The best usage of this demonstration can be obtained by using the code in an IDE of your choice. Since the calculation of the distance matrix is monetarily expensive (see Problems and Limitations), precalculated datasets can be used in the demo version: Four demo datasets are available with 30, 70, 100, or 150 random addresses in Munich respectively. If one wishes to use them, the dataset's name must simply be passed (munich_<number_of_addresses>) as an argument for the demo keyword in the geo_k_medoids_demo() function. That way the expensive part will be skipped. Even though no valid API key is needed for the computation, a valid key is needed for being able to create plots of the result as shown in results. So, it is advised to use such a key.
The only part a user has to deal with, is the function call of geo_k_medoids_demo():

if __name__ == "__main__":

    geo_k_medoids_demo(k=3,
                       api_key="your valid Google API key here",
                       list_of_streets="",
                       demo="munich_150",
                       plot=True)

Running this will create the results shown in results.

Problems and Limitations

  • As mentioned before calculating the distance matrix is monetarily expensive, the total cost explodes for high number of data points. For example, clustering ten thousand streets will cost a quarter million Euros, which is absolutely insane.
  • This implementation is also timely expensive. In total 0.5 * n * (n+1) - n requests for n data points have to be made, and assuming one request takes about 30ms, running this algorithm for a thousand streets will take at least 4 hours.
  • Another limitation that the demo version has, is the number of plottable points on a map. According to Google Developer's Guide, the maximum length of an URL request is 8192 characters. So, after a certain amount of data points it will not be possible to plot them on a map.
  • Lastly, the demo version is focused on plotting addresses in Munich, so the URL is centralised in Munich. If one wants to plot addresses out of Munich, the function responsible for plotting will have to be modified. Alternatively, a logic can be built which automatically sets the center and zoom level for the Google Static Map API request.

Results

These are the results of this algorithm, whereby the following pictures were created by the demo version of this project. As mentioned before, a valid Google API key is needed for the production of the links for those pictures.

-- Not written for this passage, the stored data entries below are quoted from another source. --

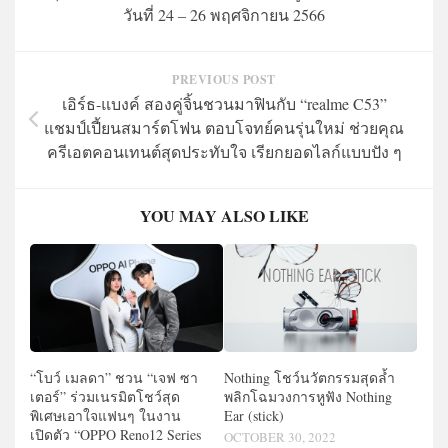
วันที่ 24 – 26 พฤศจิกายน 2566
PREVIOUS POST
เอิร์ธ-แบงค์ สองคู่จิ้นชวนมาฟินกับ “realme C53”
แชมป์เปี้ยนสมาร์ตโฟน ตอบโจทย์คนรุ่นใหม่ ช่วยคุณ
ครีเอตคอนเทนต์สุดประทับใจ เรียกยอดไลก์แบบปัง ๆ
YOU MAY ALSO LIKE
Nothing โชว์นวัตกรรมสุดล้ำ
“โบว์ เมลดา” ชวน “เจฟ ซา
พลิกโฉมวงการหูฟัง Nothing
เตอร์” ร่วมเนรมิตโชว์สุด
Ear (stick)
พิเศษเอาใจแฟนๆ ในงาน
เปิดตัว “OPPO Reno12 Series
OCTOBER 30, 2022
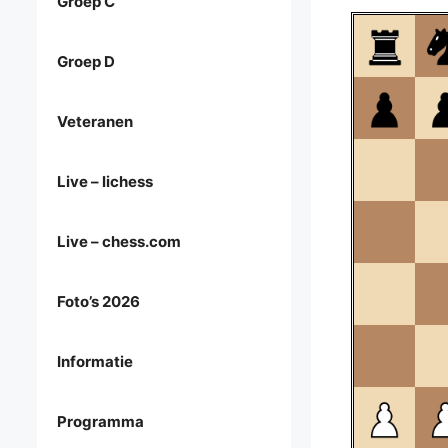
Groep C
Groep D
Veteranen
Live – lichess
Live – chess.com
Foto’s 2026
Informatie
Programma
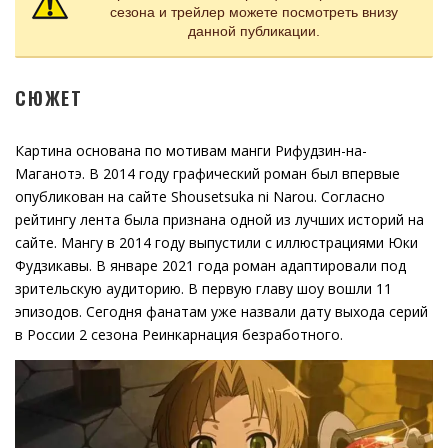
сезона и трейлер можете посмотреть внизу
данной публикации.
СЮЖЕТ
Картина основана по мотивам манги Рифудзин-на-
Маганотэ. В 2014 году графический роман был впервые
опубликован на сайте Shousetsuka ni Narou. Согласно
рейтингу лента была признана одной из лучших историй на
сайте. Мангу в 2014 году выпустили с иллюстрациями Юки
Фудзикавы. В январе 2021 года роман адаптировали под
зрительскую аудиторию. В первую главу шоу вошли 11
эпизодов. Сегодня фанатам уже назвали дату выхода серий
в России 2 сезона Реинкарнация безработного.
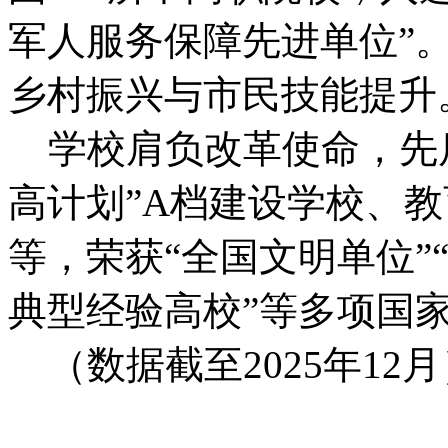
军人服务保障先进单位”
乡村振兴与市民技能提升
学校肩负改革使命，先
高计划”A档建设学校、
等，荣获“全国文明单位”
典型经验高校”等多项国
（数据截至2025年12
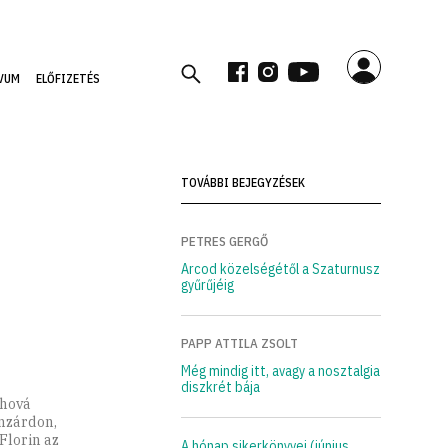
VUM
ELŐFIZETÉS
TOVÁBBI BEJEGYZÉSEK
PETRES GERGŐ
Arcod közelségétől a Szaturnusz
gyűrűjéig
PAPP ATTILA ZSOLT
Még mindig itt, avagy a nosztalgia
diszkrét bája
hová
anzárdon,
Florin az
A hónap sikerkönyvei (június,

The following two pictures show the results for the 'munich_150' dataset. The fist picture simply shows the 150 random addresses in Munich.

The following three pictures show the upper addresses spilt into three, seven, and twelve clusters (from left to right respectively).

Further images can be found in the demo directory.

Short Analysis of Results

A short analysis can be done with the demo data. By plotting the total cost against the number of clusters, as done in the following picture, it can be seen that the optimal amount of clusters is at around twelve. Significantly increasing the number of clusters, will not effectively reduce the total cost. Obviously, by assuming fifty clusters the total cost will reduce, however no use case can be thought of so far in which it would make sense to cluster 150 addresses into fifty clusters.

Illustration of the Algorithm

As eyecandy, the following gif illustrates how the algorithm clusters different streets. Both animations show the clustering into twelve clusters, whereby the left animation shows the process for the munich_70 dataset and the right animation for the munich_150 dataset.